If a line in the data below contains the word "information", copy it out.

= = =

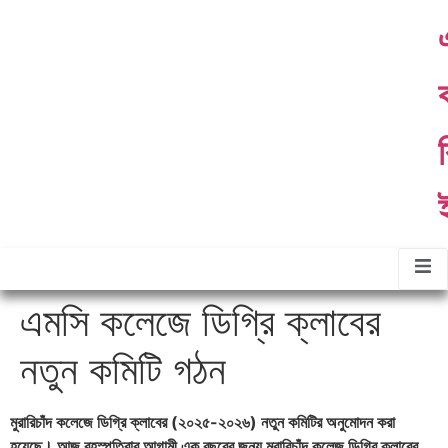
ther
About
Contact
Gallery
ommittees
Us
Us
র
এমসি কলেজে ডিগ্রি ক্লাবের
নতুন কমিটি গঠন
মুরারিচাঁদ কলেজে ডিগ্রি ক্লাবের (২০২৫-২০২৬) নতুন কমিটির অনুমোদন করা
হয়েছে। আজ বৃহস্পতিবার আগামী এক বছরের জন্য মুরারিচাঁদ কলেজ ডিগ্রি ক্লাবের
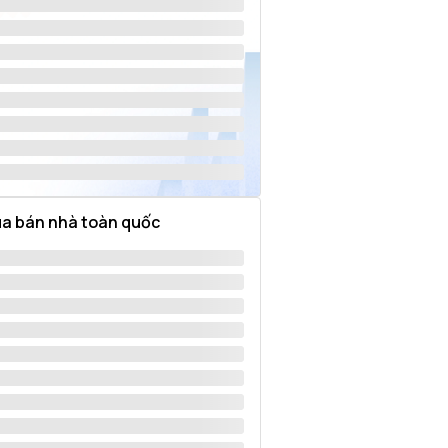
a bán nhà toàn quốc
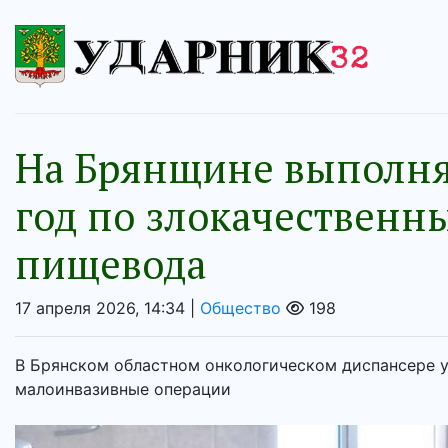
На Брянщине выполня
год по злокачественн
пищевода
17 апреля 2026, 14:34 |
Общество
198
В Брянском областном онкологическом диспансере у
малоинвазивные операции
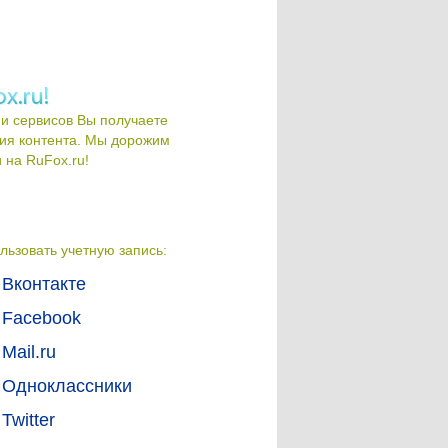
и сервисов Вы получаете
ия контента. Мы дорожим
на RuFox.ru!
льзовать учетную запись:
Вконтакте
Facebook
Mail.ru
Одноклассники
Twitter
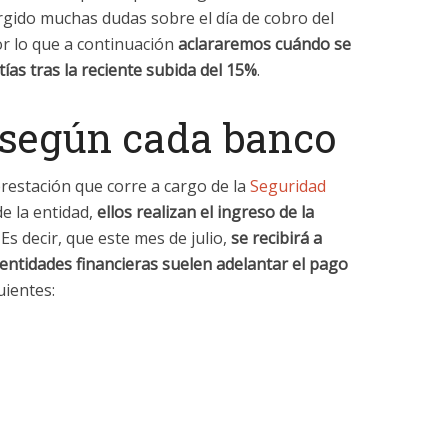
rgido muchas dudas sobre el día de cobro del
or lo que a continuación
aclararemos cuándo se
tías tras la reciente subida del 15%
.
 según cada banco
prestación que corre a cargo de la
Seguridad
e la entidad,
ellos realizan el ingreso de la
. Es decir, que este mes de julio,
se recibirá a
ntidades financieras suelen adelantar el pago
guientes:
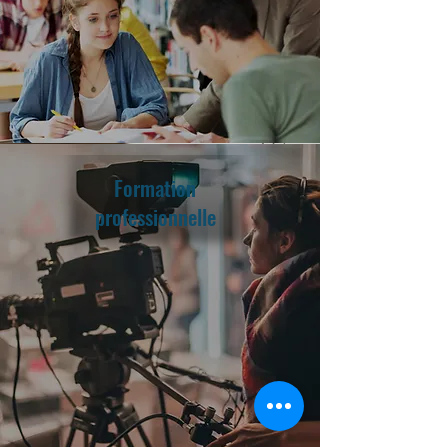
Formation
professionnelle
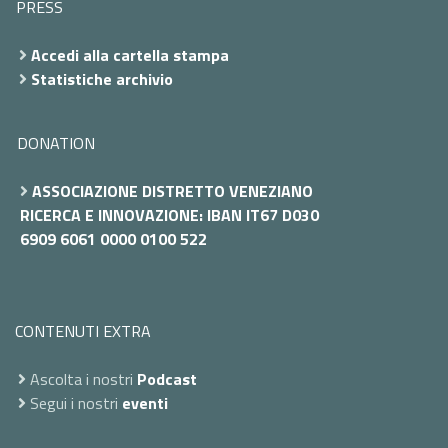
PRESS
Accedi alla cartella stampa
Statistiche archivio
DONATION
ASSOCIAZIONE DISTRETTO VENEZIANO
RICERCA E INNOVAZIONE: IBAN IT67 D030
6909 6061 0000 0100 522
CONTENUTI EXTRA
Ascolta i nostri
Podcast
Segui i nostri
eventi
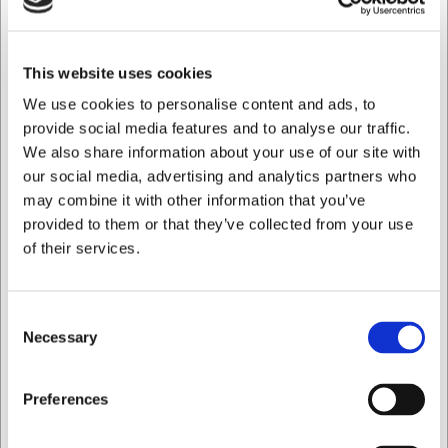
Tekniske specifikationer
This website uses cookies
Fadet måler 160 mm i længden, 110 mm i bredden og har
en højde på 45 mm. Med et rumindhold på 450 ml er det
We use cookies to personalise content and ads, to
velegnet til individuelle portioner eller mindre serveringer.
provide social media features and to analyse our traffic.
Den hvide porcelæn er fremstillet i en solid ét-stykke
We also share information about your use of our site with
konstruktion, der sikrer jævn varmefordeling og lang
our social media, advertising and analytics partners who
holdbarhed. Vægten på 430 gram giver fadet en god
may combine it with other information that you’ve
stabilitet på bordet.
provided to them or that they’ve collected from your use
Dette Belle Cuisine fad giver dig:
of their services.
Holdbart porcelænsfad i tidløst design
Alsidighed med kompatibilitet til ovn, mikroovn og
Consent
fryser
Necessary
Nem rengøring i opvaskemaskinen
Selection
Du er altid velkommen til at kontakte vores kundeservice
Jeg ønsker at handle som
på
web@hwl.dk
for yderligere info.
Preferences
Ofte stillede spørgsmål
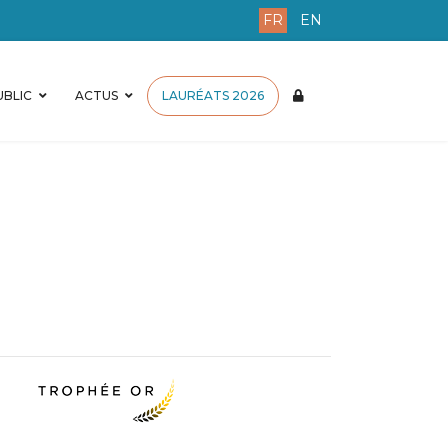
FR
EN
BLIC
ACTUS
LAURÉATS 2026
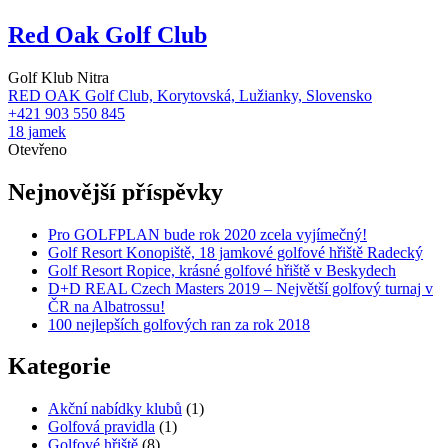
Red Oak Golf Club
Golf Klub Nitra
RED OAK Golf Club, Korytovská, Lužianky, Slovensko
+421 903 550 845
18 jamek
Otevřeno
Nejnovější příspěvky
Pro GOLFPLAN bude rok 2020 zcela vyjímečný!
Golf Resort Konopiště, 18 jamkové golfové hřiště Radecký
Golf Resort Ropice, krásné golfové hřiště v Beskydech
D+D REAL Czech Masters 2019 – Největší golfový turnaj v
ČR na Albatrossu!
100 nejlepších golfových ran za rok 2018
Kategorie
Akční nabídky klubů
(1)
Golfová pravidla
(1)
Golfové hřiště
(8)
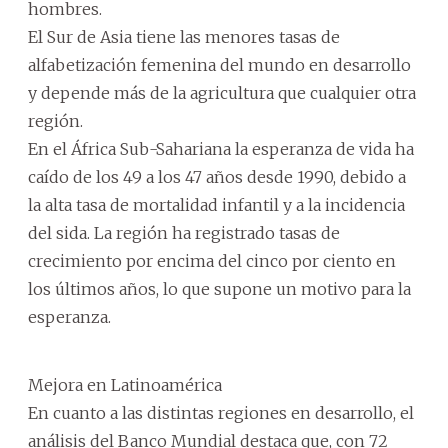
hombres.
El Sur de Asia tiene las menores tasas de
alfabetización femenina del mundo en desarrollo
y depende más de la agricultura que cualquier otra
región.
En el África Sub-Sahariana la esperanza de vida ha
caído de los 49 a los 47 años desde 1990, debido a
la alta tasa de mortalidad infantil y a la incidencia
del sida. La región ha registrado tasas de
crecimiento por encima del cinco por ciento en
los últimos años, lo que supone un motivo para la
esperanza.
Mejora en Latinoamérica
En cuanto a las distintas regiones en desarrollo, el
análisis del Banco Mundial destaca que, con 72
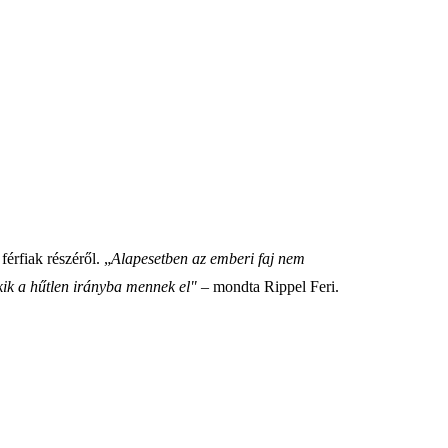
érfiak részéről. „
Alapesetben az emberi faj nem
ik a hűtlen irányba mennek el"
– mondta Rippel Feri.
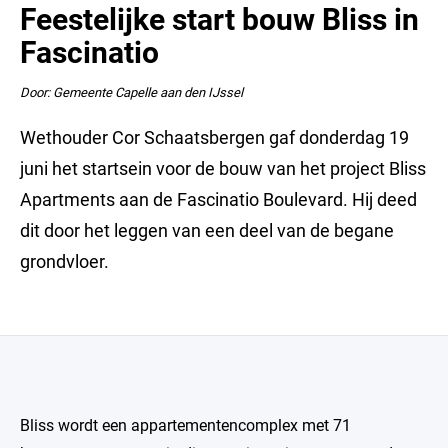
Feestelijke start bouw Bliss in
Fascinatio
Door: Gemeente Capelle aan den IJssel
Wethouder Cor Schaatsbergen gaf donderdag 19
juni het startsein voor de bouw van het project Bliss
Apartments aan de Fascinatio Boulevard. Hij deed
dit door het leggen van een deel van de begane
grondvloer.
Bliss wordt een appartementencomplex met 71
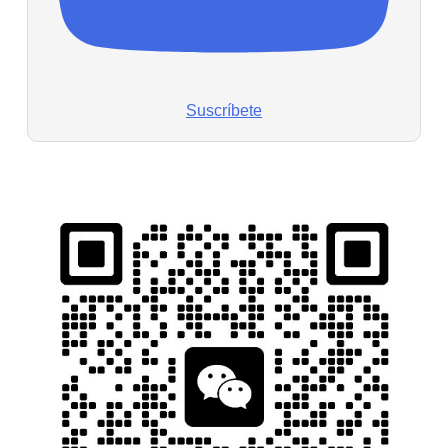
Suscríbete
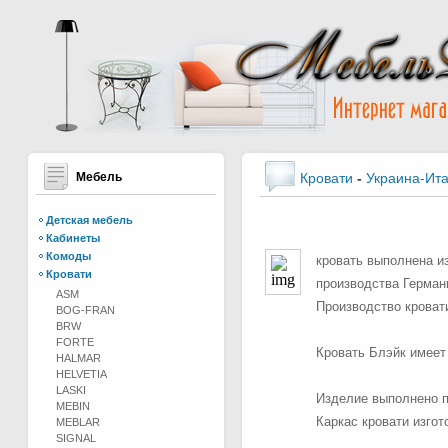
Мебель
Кровати
-
Украина-Ит
Детская мебель
Кабинеты
Комоды
кровать выполнена из
Кровати
производства Германи
ASM
Производство кровати
BOG-FRAN
BRW
FORTE
Кровать Блэйк имеет
HALMAR
HELVETIA
LASKI
Изделие выполнено п
MEBIN
Каркас кровати изгот
MEBLAR
SIGNAL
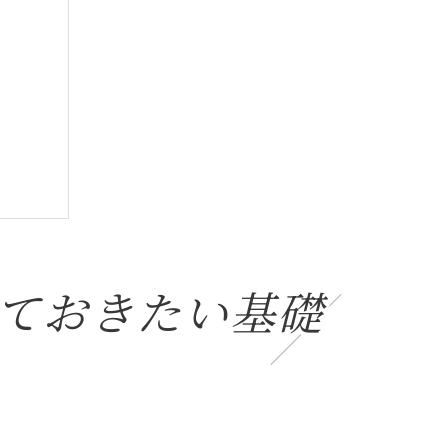
ておきたい基礎
ト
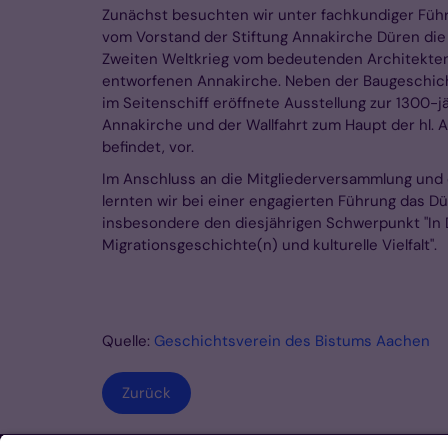
Zunächst besuchten wir unter fachkundiger Führu
vom Vorstand der Stiftung Annakirche Düren die
Zweiten Weltkrieg vom bedeutenden Architekten
entworfenen Annakirche. Neben der Baugeschicht
im Seitenschiff eröffnete Ausstellung zur 1300-
Annakirche und der Wallfahrt zum Haupt der hl. A
befindet, vor.
Im Anschluss an die Mitgliederversammlung und 
lernten wir bei einer engagierten Führung das 
insbesondere den diesjährigen Schwerpunkt "In 
Migrationsgeschichte(n) und kulturelle Vielfalt".
Quelle:
Geschichtsverein des Bistums Aachen
Zurück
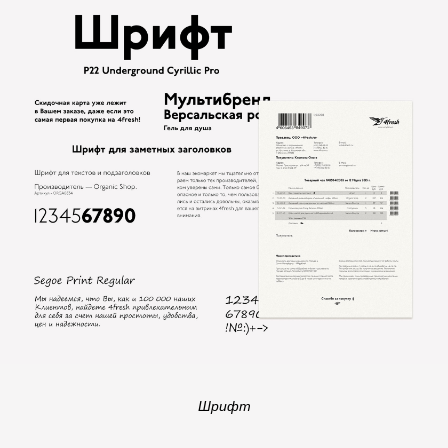
Шрифт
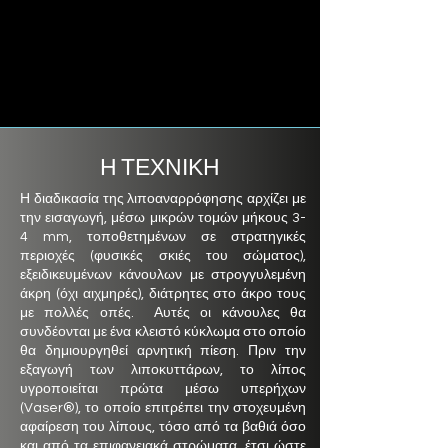
Η ΤΕΧΝΙΚΗ
Η διαδικασία της λιποαναρρόφησης αρχίζει με
την εισαγωγή, μέσω μικρών τομών μήκους 3-
4 mm, τοποθετημένων σε στρατηγικές
περιοχές (φυσικές σκιές του σώματος),
εξειδικευμένων κάνουλων με στρογγυλεμένη
άκρη (όχι αιχμηρές), διάτρητες στο άκρο τους
με πολλές οπές. Αυτές οι κάνουλες θα
συνδέονται με ένα κλειστό κύκλωμα στο οποίο
θα δημιουργηθεί αρνητική πίεση. Πριν την
εξαγωγή των λιποκυττάρων, το λίπος
υγροποιείται πρώτα μέσω υπερήχων
(Vaser®), το οποίο επιτρέπει την στοχευμένη
αφαίρεση του λίπους, τόσο από τα βαθιά όσο
και από τα επιφανειακά στρώματα, έτσι ώστε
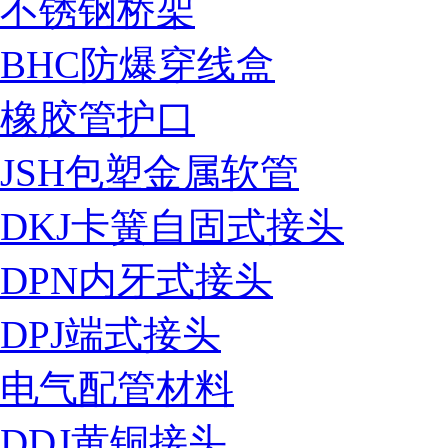
不锈钢桥架
BHC防爆穿线盒
橡胶管护口
JSH包塑金属软管
DKJ卡簧自固式接头
DPN内牙式接头
DPJ端式接头
电气配管材料
DDJ黄铜接头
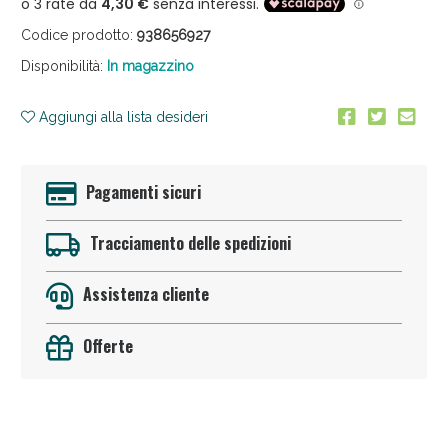
Codice prodotto:
938656927
Disponibilità:
In magazzino
Aggiungi alla lista desideri
Anticellulite e Fanghi: Sconto fino al 40% valido
Pagamenti sicuri
oggi!
Tracciamento delle spedizioni
Assistenza cliente
Offerte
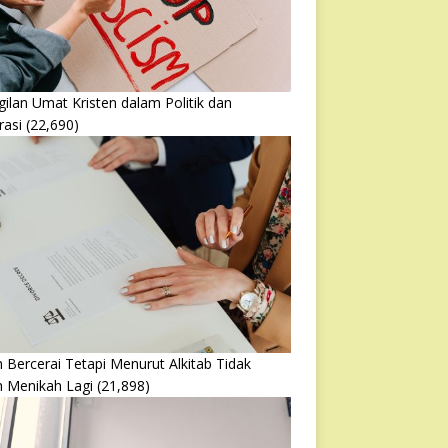
ilan Umat Kristen dalam Politik dan
rasi
(22,690)
 Bercerai Tetapi Menurut Alkitab Tidak
h Menikah Lagi
(21,898)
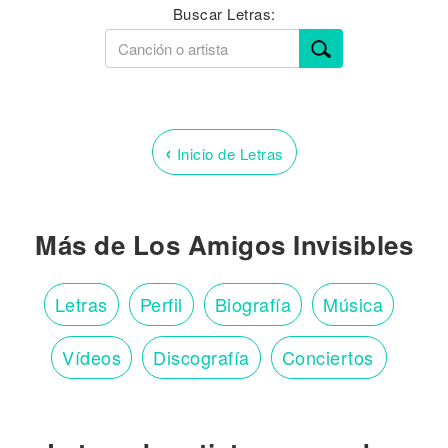
Buscar Letras:
‹
Inicio de Letras
Más de Los Amigos Invisibles
Letras
Perfil
Biografía
Música
Vídeos
Discografía
Conciertos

= = =

• Written answer:
We also share information about your use of our site with
may combine it with other information that you’ve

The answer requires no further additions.